Exercise description:
Reproduce each of the following lines verbatim, in order.
** START OF Data section **
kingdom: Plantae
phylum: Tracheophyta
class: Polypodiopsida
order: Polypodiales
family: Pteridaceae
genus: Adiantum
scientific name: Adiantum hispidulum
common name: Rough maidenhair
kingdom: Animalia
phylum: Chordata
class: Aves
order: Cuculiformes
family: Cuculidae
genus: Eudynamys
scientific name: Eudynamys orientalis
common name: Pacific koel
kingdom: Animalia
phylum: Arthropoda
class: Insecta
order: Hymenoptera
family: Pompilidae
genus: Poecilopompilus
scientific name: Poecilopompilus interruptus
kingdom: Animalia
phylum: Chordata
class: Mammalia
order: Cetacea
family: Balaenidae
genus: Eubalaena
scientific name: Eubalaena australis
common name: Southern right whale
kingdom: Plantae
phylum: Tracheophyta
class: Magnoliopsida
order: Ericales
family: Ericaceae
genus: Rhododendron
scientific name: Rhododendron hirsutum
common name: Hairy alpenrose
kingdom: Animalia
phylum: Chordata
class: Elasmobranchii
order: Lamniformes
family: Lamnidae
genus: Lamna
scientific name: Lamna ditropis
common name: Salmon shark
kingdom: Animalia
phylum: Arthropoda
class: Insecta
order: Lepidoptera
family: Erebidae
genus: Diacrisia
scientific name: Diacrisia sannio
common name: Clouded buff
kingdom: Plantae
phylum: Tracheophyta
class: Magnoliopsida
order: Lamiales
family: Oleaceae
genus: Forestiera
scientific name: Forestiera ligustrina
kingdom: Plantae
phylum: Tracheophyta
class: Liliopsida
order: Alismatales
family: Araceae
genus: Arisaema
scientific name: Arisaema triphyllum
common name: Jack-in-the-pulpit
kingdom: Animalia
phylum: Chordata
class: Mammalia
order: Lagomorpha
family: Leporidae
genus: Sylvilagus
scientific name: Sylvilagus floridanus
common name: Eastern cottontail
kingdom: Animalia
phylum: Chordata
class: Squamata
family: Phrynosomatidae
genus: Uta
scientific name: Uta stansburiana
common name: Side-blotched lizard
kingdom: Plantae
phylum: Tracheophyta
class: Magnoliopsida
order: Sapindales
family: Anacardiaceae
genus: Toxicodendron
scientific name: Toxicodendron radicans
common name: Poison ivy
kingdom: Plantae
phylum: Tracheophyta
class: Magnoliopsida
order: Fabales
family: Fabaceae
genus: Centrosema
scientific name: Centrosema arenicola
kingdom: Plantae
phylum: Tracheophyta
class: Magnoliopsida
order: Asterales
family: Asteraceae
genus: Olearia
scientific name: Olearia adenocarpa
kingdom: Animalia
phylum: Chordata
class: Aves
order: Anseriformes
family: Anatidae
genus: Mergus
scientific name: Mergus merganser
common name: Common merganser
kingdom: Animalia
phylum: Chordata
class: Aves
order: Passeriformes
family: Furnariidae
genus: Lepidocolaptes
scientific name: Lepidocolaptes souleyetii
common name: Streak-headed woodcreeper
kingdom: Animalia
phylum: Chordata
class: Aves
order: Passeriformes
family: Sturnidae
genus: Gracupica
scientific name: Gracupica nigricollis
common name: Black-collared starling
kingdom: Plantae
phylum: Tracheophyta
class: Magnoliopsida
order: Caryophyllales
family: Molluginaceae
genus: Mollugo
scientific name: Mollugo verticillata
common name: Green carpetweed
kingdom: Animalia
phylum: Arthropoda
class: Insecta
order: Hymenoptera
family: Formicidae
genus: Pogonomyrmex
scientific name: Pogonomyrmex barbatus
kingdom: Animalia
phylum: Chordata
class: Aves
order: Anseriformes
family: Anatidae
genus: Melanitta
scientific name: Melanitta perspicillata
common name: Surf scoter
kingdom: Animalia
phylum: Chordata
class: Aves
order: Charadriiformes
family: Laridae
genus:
** END OF Data section **
The reply:
kingdom: Plantae
phylum: Tracheophyta
class: Polypodiopsida
order: Polypodiales
family: Pteridaceae
genus: Adiantum
scientific name: Adiantum hispidulum
common name: Rough maidenhair
kingdom: Animalia
phylum: Chordata
class: Aves
order: Cuculiformes
family: Cuculidae
genus: Eudynamys
scientific name: Eudynamys orientalis
common name: Pacific koel
kingdom: Animalia
phylum: Arthropoda
class: Insecta
order: Hymenoptera
family: Pompilidae
genus: Poecilopompilus
scientific name: Poecilopompilus interruptus
kingdom: Animalia
phylum: Chordata
class: Mammalia
order: Cetacea
family: Balaenidae
genus: Eubalaena
scientific name: Eubalaena australis
common name: Southern right whale
kingdom: Plantae
phylum: Tracheophyta
class: Magnoliopsida
order: Ericales
family: Ericaceae
genus: Rhododendron
scientific name: Rhododendron hirsutum
common name: Hairy alpenrose
kingdom: Animalia
phylum: Chordata
class: Elasmobranchii
order: Lamniformes
family: Lamnidae
genus: Lamna
scientific name: Lamna ditropis
common name: Salmon shark
kingdom: Animalia
phylum: Arthropoda
class: Insecta
order: Lepidoptera
family: Erebidae
genus: Diacrisia
scientific name: Diacrisia sannio
common name: Clouded buff
kingdom: Plantae
phylum: Tracheophyta
class: Magnoliopsida
order: Lamiales
family: Oleaceae
genus: Forestiera
scientific name: Forestiera ligustrina
kingdom: Plantae
phylum: Tracheophyta
class: Liliopsida
order: Alismatales
family: Araceae
genus: Arisaema
scientific name: Arisaema triphyllum
common name: Jack-in-the-pulpit
kingdom: Animalia
phylum: Chordata
class: Mammalia
order: Lagomorpha
family: Leporidae
genus: Sylvilagus
scientific name: Sylvilagus floridanus
common name: Eastern cottontail
kingdom: Animalia
phylum: Chordata
class: Squamata
family: Phrynosomatidae
genus: Uta
scientific name: Uta stansburiana
common name: Side-blotched lizard
kingdom: Plantae
phylum: Tracheophyta
class: Magnoliopsida
order: Sapindales
family: Anacardiaceae
genus: Toxicodendron
scientific name: Toxicodendron radicans
common name: Poison ivy
kingdom: Plantae
phylum: Tracheophyta
class: Magnoliopsida
order: Fabales
family: Fabaceae
genus: Centrosema
scientific name: Centrosema arenicola
kingdom: Plantae
phylum: Tracheophyta
class: Magnoliopsida
order: Asterales
family: Asteraceae
genus: Olearia
scientific name: Olearia adenocarpa
kingdom: Animalia
phylum: Chordata
class: Aves
order: Anseriformes
family: Anatidae
genus: Mergus
scientific name: Mergus merganser
common name: Common merganser
kingdom: Animalia
phylum: Chordata
class: Aves
order: Passeriformes
family: Furnariidae
genus: Lepidocolaptes
scientific name: Lepidocolaptes souleyetii
common name: Streak-headed woodcreeper
kingdom: Animalia
phylum: Chordata
class: Aves
order: Passeriformes
family: Sturnidae
genus: Gracupica
scientific name: Gracupica nigricollis
common name: Black-collared starling
kingdom: Plantae
phylum: Tracheophyta
class: Magnoliopsida
order: Caryophyllales
family: Molluginaceae
genus: Mollugo
scientific name: Mollugo verticillata
common name: Green carpetweed
kingdom: Animalia
phylum: Arthropoda
class: Insecta
order: Hymenoptera
family: Formicidae
genus: Pogonomyrmex
scientific name: Pogonomyrmex barbatus
kingdom: Animalia
phylum: Chordata
class: Aves
order: Anseriformes
family: Anatidae
genus: Melanitta
scientific name: Melanitta perspicillata
common name: Surf scoter
kingdom: Animalia
phylum: Chordata
class: Aves
order: Charadriiformes
family: Laridae
genus:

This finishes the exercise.